Exercise objective
Wherever a line holds the word "slice", copy that line from the data.

Provided information
>>>

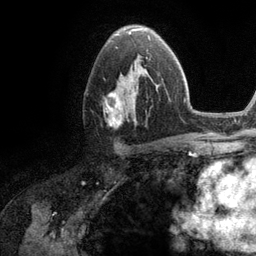
Breast MRI (dynamic contrast-enhanced), one axial slice; position 70 of 134 along the scan axis; cropped to one breast; dynamic contrast-enhanced series, time point 2 of 6 at this slice position (early post-contrast); 3 T; TE 2.8 ms, TR 7.3 ms; 1.2 mm slice thickness; 256 × 256 image matrix. Female patient.
Annotated regions visible in this slice (semi-automatic segmentation, software-assisted and operator-edited):
- enhancing-tissue mask used for the functional tumour volume (all voxels passing the contrast-enhancement thresholds inside the analysis volume; usually the tumour): bounding box <103,58,158,126> (left, top, right, bottom; pixels)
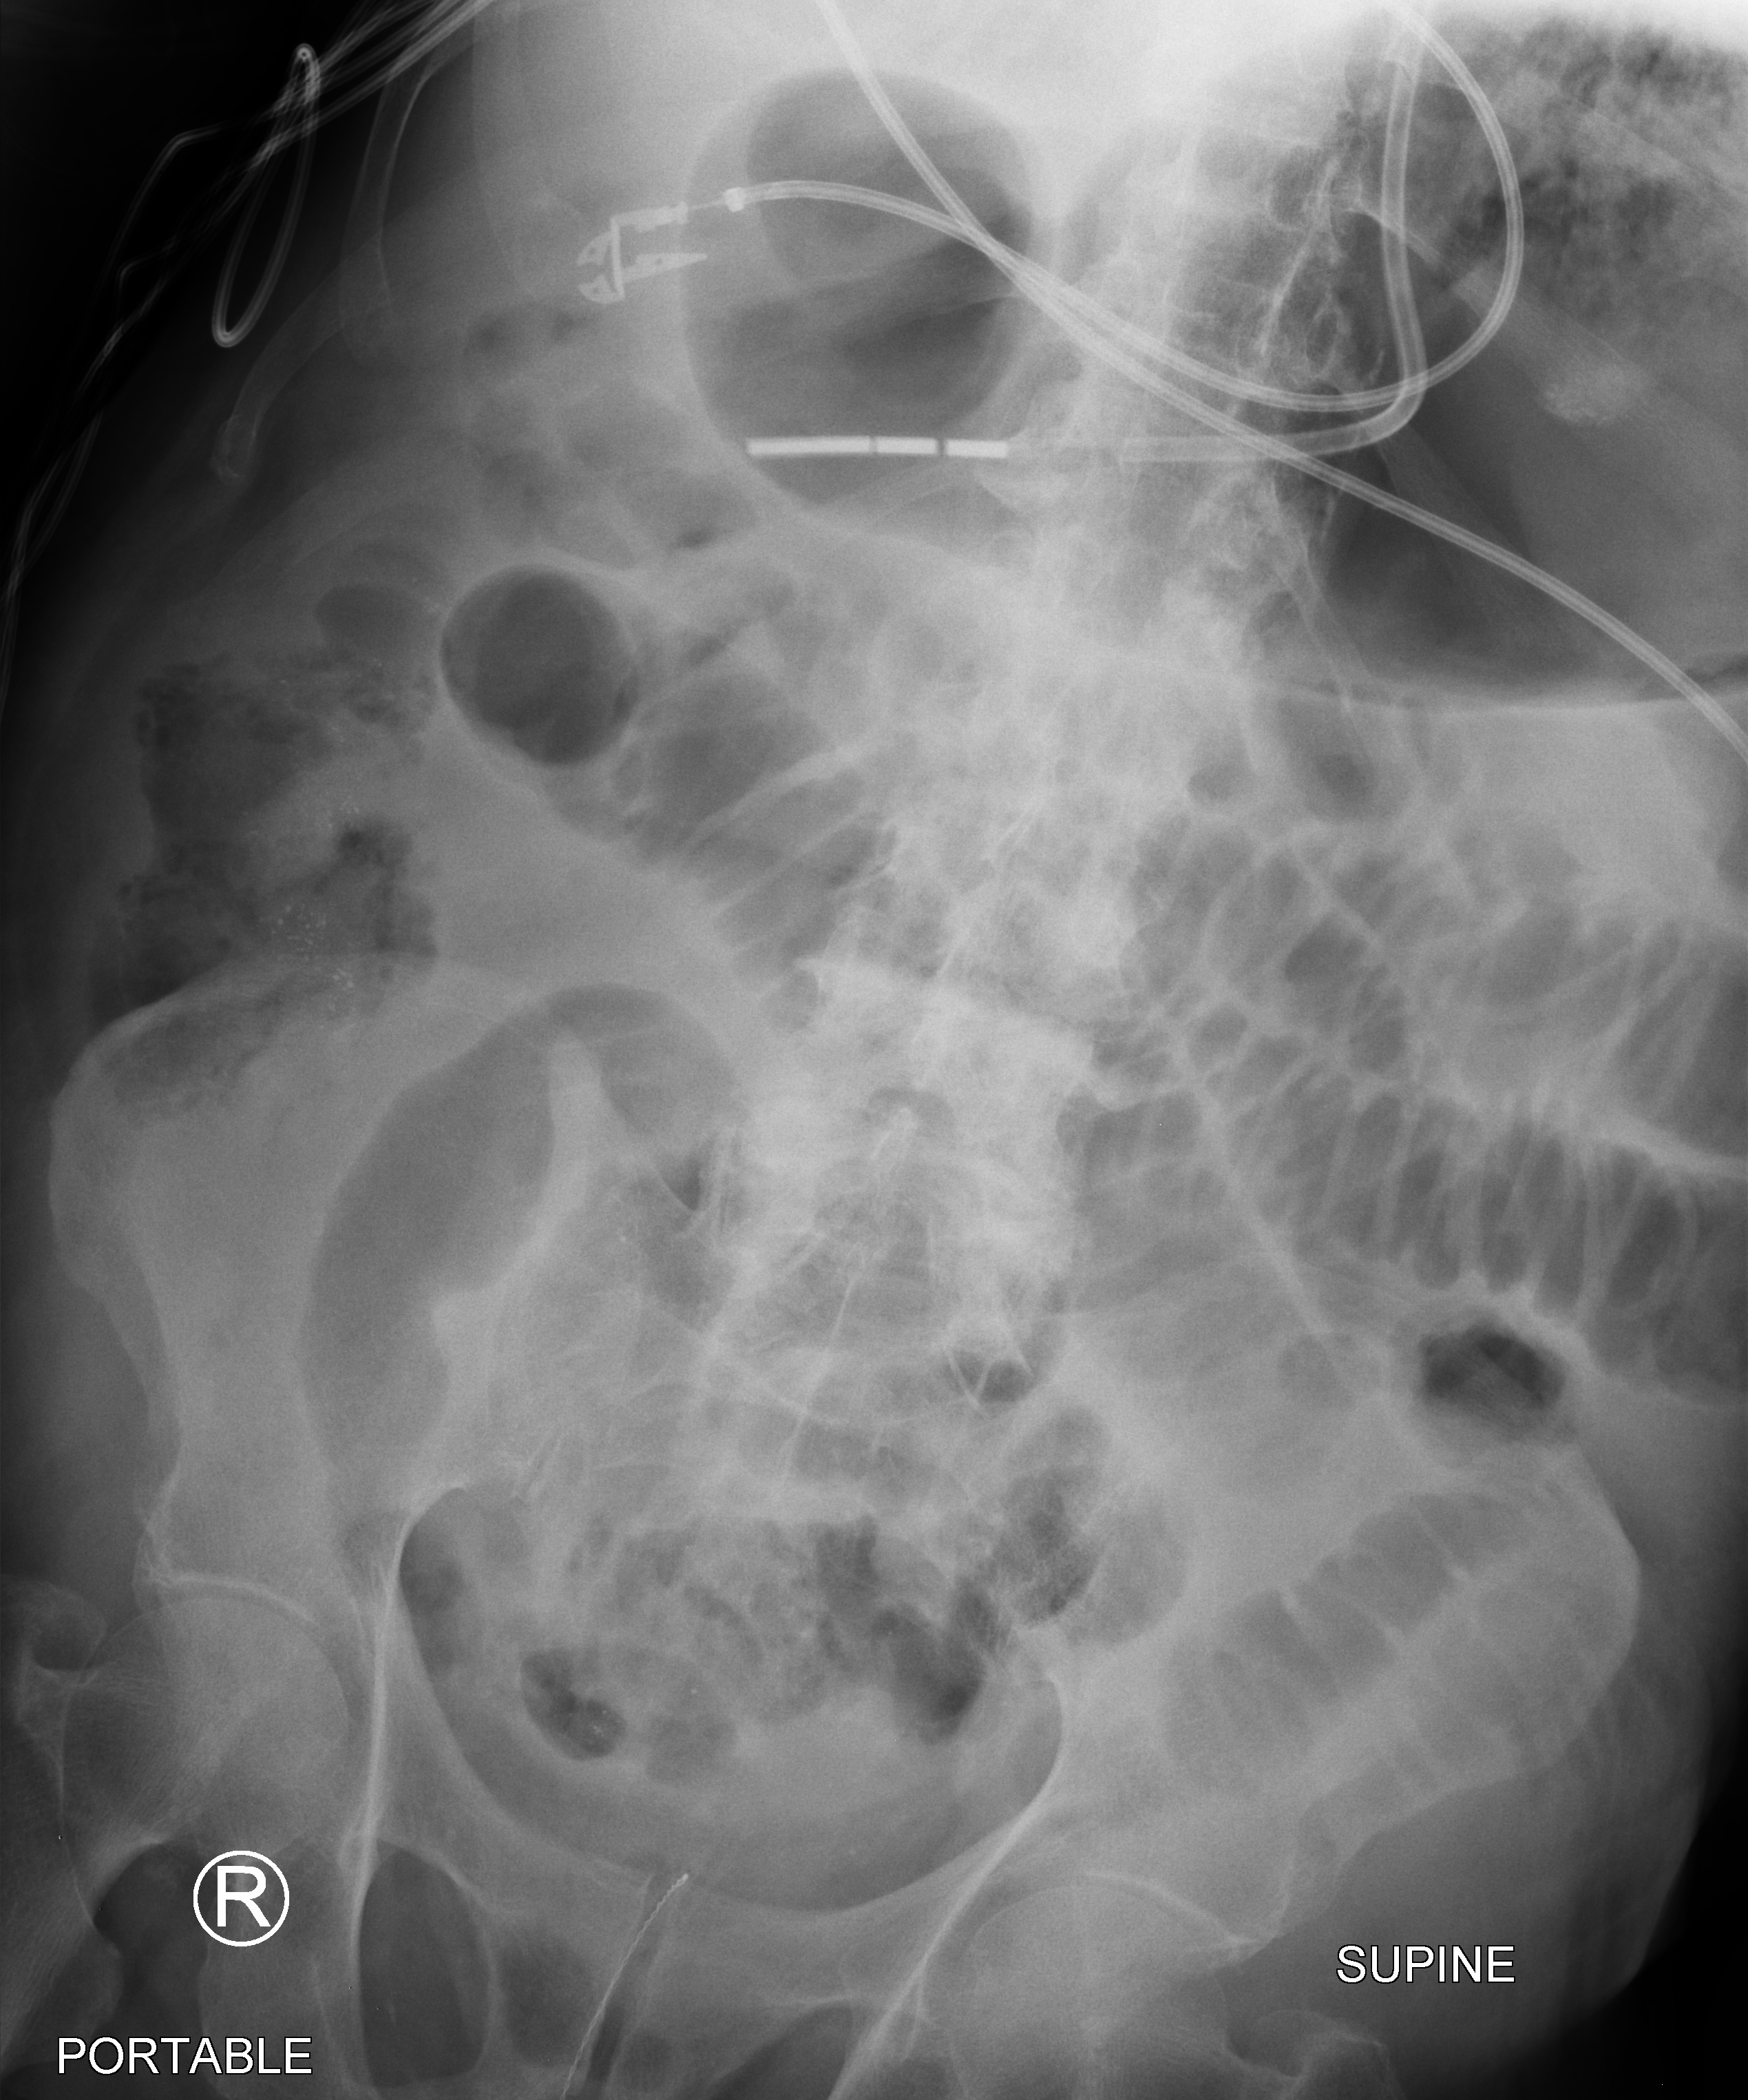
Bedside abdomen radiograph (computed radiography), anteroposterior (AP) projection. Patient hospitalised with COVID-19; male, aged 75–90 years.
Hospital-stay facts (about this admission, not read from this image; timing relative to this image not recorded): mechanically ventilated during this hospital stay: yes.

<<<

Answer section
Breast MRI (dynamic contrast-enhanced), one axial slice; position 70 of 134 along the scan axis; cropped to one breast; dynamic contrast-enhanced series, time point 2 of 6 at this slice position (early post-contrast); 3 T; TE 2.8 ms, TR 7.3 ms; 1.2 mm slice thickness; 256 × 256 image matrix. Female patient.
Annotated regions visible in this slice (semi-automatic segmentation, software-assisted and operator-edited):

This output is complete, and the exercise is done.